[Start of section]
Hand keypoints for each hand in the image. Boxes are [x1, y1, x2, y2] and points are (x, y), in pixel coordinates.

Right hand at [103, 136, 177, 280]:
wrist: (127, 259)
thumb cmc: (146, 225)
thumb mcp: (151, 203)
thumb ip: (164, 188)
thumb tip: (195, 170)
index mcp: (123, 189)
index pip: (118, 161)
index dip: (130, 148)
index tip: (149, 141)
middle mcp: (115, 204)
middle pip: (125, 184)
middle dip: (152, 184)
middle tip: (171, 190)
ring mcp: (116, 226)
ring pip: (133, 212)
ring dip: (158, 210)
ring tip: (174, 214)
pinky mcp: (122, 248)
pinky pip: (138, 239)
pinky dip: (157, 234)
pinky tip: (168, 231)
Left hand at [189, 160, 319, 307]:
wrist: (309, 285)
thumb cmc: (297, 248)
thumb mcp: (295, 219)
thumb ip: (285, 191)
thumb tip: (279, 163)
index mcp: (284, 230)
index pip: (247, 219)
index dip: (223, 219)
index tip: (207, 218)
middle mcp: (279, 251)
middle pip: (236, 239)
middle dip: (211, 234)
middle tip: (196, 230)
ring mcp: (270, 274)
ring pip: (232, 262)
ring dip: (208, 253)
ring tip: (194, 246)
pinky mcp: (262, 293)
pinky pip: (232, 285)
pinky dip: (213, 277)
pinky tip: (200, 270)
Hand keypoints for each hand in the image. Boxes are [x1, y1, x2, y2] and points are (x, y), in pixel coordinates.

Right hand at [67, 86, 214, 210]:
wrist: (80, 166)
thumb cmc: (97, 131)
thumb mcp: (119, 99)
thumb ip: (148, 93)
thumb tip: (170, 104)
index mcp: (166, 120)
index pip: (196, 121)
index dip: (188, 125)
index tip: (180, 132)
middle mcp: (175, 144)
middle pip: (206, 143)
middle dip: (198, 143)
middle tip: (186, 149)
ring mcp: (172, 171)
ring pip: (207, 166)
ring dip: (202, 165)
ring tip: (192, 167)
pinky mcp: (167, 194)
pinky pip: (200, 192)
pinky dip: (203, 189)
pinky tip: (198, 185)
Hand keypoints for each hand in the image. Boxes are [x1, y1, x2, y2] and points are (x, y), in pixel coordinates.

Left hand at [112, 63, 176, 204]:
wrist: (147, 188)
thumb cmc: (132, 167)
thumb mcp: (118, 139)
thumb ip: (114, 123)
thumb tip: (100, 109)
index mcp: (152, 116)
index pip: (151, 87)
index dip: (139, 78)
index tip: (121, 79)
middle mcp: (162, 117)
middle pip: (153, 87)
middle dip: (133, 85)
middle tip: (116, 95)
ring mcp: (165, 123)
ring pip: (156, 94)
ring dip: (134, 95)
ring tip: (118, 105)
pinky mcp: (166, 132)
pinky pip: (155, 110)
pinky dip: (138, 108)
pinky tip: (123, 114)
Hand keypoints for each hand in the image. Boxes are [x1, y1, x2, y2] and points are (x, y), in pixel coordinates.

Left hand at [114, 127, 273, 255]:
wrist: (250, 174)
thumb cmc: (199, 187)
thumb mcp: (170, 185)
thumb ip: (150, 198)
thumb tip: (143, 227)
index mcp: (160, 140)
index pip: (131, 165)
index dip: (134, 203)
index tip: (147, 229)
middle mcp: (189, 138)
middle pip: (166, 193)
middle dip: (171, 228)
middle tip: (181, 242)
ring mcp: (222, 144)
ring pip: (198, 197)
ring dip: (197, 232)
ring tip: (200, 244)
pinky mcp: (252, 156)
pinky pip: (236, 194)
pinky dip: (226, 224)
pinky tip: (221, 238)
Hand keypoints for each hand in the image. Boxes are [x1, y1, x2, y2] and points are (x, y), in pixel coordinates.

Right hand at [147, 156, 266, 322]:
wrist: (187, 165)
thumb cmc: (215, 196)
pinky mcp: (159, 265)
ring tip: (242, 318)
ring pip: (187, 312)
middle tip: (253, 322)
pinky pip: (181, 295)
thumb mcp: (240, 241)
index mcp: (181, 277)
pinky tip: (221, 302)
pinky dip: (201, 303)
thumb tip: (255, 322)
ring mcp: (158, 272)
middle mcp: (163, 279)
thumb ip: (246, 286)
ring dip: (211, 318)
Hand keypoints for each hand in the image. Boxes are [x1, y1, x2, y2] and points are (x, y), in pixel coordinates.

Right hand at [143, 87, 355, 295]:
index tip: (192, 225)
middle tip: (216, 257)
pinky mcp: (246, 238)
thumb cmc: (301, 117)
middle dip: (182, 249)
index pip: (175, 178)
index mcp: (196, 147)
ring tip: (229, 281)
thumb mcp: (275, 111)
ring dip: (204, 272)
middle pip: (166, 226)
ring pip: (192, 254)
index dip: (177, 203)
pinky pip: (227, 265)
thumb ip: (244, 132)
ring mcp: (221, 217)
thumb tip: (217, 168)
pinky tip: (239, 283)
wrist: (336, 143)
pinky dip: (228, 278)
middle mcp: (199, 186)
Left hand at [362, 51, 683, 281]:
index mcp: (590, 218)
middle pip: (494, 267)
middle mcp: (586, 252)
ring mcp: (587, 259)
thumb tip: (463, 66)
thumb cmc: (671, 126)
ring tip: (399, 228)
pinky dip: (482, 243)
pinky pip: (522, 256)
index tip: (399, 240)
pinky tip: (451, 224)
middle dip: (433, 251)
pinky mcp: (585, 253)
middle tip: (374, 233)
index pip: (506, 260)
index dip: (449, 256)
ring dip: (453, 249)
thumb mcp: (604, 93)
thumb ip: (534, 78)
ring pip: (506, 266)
[End of section]
[Start of section]
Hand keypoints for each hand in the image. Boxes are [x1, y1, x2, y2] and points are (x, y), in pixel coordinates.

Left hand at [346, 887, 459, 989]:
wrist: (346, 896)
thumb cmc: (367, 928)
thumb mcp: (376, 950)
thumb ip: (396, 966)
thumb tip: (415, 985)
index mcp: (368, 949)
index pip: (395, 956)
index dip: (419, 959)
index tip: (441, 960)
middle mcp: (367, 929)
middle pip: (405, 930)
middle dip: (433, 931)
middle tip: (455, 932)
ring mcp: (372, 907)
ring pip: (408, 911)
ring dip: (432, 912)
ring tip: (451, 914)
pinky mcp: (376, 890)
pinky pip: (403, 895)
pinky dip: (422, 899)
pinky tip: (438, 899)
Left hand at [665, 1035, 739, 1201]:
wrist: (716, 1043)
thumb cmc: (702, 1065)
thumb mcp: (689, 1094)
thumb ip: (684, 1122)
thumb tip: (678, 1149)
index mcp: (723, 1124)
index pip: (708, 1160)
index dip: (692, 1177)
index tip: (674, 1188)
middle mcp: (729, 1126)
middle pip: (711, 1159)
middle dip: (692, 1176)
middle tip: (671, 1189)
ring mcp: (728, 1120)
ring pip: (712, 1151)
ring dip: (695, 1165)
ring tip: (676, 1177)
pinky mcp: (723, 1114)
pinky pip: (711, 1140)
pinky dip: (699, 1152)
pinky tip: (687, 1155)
[End of section]
[Start of section]
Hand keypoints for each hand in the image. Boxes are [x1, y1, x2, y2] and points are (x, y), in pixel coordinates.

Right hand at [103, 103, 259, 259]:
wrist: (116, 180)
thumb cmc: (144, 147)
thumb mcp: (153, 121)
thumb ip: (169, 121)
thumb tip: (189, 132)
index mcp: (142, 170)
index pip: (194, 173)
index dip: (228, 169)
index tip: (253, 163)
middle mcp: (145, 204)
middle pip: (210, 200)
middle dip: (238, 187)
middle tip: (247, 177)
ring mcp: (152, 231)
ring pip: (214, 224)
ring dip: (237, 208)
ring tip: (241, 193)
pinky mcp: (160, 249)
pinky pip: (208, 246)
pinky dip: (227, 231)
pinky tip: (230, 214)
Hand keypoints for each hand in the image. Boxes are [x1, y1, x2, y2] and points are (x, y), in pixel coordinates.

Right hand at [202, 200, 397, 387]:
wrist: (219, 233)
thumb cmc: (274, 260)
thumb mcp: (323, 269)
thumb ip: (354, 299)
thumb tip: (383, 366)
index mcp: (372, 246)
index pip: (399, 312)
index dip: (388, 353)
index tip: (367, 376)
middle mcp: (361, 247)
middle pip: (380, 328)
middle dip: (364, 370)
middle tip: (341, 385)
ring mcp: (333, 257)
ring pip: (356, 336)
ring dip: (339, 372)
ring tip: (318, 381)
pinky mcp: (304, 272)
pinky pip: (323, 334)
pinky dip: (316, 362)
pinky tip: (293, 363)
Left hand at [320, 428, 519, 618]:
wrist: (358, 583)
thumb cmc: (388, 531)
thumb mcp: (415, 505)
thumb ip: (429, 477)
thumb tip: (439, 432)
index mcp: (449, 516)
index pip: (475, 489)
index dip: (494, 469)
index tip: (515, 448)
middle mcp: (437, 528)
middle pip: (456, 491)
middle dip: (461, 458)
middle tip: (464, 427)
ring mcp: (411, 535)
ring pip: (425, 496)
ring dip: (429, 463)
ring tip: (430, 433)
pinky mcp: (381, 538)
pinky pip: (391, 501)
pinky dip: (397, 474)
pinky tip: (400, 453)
[End of section]
▶ _Task instructions_: Write down exactly the span of lines above from the one containing "index mcp: (590, 218)" to the one containing "index pip: (506, 260)", both ends included.

▶ _Exercise solution_:
index mcp: (590, 218)
middle pip: (494, 267)
middle mcp: (586, 252)
ring mcp: (587, 259)
thumb tip: (463, 66)
thumb cmc: (671, 126)
ring tip: (399, 228)
pinky dip: (482, 243)
pinky pip: (522, 256)
index tip: (399, 240)
pinky tip: (451, 224)
middle dip: (433, 251)
pinky mcp: (585, 253)
middle tip: (374, 233)
index pip: (506, 260)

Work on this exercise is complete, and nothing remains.